- _TASK DESCRIPTION_
Starting at the line that contains "left hip: (81, 234)", set down each line exactly until the records end, keeping both ends and adding nothing.

RECORD EXTRACTS Start Marker

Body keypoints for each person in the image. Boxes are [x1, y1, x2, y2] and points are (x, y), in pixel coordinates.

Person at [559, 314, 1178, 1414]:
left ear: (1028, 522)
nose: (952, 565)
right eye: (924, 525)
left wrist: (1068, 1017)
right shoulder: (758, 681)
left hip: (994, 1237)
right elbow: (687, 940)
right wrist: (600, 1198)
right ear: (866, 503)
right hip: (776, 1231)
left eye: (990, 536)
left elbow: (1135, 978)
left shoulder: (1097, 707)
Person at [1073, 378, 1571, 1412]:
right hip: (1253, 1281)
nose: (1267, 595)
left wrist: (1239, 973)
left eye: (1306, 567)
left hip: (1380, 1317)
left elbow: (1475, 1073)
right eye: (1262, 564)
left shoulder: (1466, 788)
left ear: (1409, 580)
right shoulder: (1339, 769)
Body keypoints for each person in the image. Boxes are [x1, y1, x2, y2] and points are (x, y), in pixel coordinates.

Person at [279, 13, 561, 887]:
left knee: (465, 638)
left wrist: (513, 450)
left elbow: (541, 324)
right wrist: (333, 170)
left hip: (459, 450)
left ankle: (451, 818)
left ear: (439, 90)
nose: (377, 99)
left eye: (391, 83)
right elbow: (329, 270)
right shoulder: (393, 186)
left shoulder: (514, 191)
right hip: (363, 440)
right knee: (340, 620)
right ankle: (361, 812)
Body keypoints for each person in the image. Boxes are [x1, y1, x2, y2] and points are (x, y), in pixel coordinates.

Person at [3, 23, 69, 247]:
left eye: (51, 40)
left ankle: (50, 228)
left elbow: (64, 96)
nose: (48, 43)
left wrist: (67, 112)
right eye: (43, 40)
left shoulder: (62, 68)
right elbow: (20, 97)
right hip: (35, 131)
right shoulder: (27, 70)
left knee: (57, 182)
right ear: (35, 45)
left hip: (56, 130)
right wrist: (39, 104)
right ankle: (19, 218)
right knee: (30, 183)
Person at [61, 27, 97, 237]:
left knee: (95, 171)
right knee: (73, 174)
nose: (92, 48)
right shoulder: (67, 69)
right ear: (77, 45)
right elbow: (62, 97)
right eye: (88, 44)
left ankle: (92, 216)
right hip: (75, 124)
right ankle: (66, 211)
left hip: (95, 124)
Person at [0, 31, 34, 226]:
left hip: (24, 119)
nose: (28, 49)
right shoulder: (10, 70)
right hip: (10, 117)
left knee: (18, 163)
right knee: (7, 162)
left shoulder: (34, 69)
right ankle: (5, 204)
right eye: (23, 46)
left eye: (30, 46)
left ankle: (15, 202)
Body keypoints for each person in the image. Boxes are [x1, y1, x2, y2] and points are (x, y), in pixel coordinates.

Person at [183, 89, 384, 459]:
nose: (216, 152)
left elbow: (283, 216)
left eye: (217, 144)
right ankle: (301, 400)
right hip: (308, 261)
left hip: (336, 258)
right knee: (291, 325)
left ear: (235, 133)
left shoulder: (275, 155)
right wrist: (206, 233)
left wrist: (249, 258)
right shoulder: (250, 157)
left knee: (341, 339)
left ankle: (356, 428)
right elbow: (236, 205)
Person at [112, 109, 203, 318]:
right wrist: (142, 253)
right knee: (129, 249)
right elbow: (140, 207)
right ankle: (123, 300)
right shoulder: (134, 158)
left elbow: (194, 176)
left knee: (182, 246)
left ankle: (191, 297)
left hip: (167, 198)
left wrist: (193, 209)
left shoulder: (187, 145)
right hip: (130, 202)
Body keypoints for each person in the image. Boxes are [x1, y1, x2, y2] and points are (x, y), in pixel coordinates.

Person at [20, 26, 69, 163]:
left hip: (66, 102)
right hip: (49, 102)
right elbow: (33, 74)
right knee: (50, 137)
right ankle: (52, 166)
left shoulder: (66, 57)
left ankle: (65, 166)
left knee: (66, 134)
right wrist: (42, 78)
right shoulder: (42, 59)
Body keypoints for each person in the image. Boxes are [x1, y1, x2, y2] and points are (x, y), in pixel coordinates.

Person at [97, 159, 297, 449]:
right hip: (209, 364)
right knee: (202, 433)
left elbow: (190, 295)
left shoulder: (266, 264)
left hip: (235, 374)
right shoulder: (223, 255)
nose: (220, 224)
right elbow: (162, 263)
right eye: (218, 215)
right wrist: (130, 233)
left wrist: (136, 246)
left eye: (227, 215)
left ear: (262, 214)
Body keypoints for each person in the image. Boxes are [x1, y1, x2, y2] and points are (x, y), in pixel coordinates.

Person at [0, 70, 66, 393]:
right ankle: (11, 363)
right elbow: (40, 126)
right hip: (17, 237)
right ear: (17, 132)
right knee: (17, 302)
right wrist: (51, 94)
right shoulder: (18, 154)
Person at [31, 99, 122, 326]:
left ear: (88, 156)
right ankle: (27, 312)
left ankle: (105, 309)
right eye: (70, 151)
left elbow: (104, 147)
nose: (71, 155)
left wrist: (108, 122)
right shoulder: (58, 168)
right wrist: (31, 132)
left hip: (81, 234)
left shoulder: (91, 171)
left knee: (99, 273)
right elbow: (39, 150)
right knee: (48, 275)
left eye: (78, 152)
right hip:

RECORD EXTRACTS End Marker

- _SOLUTION FOR THIS EXERCISE_
left hip: (81, 234)
left shoulder: (91, 171)
left knee: (99, 273)
right elbow: (39, 150)
right knee: (48, 275)
left eye: (78, 152)
right hip:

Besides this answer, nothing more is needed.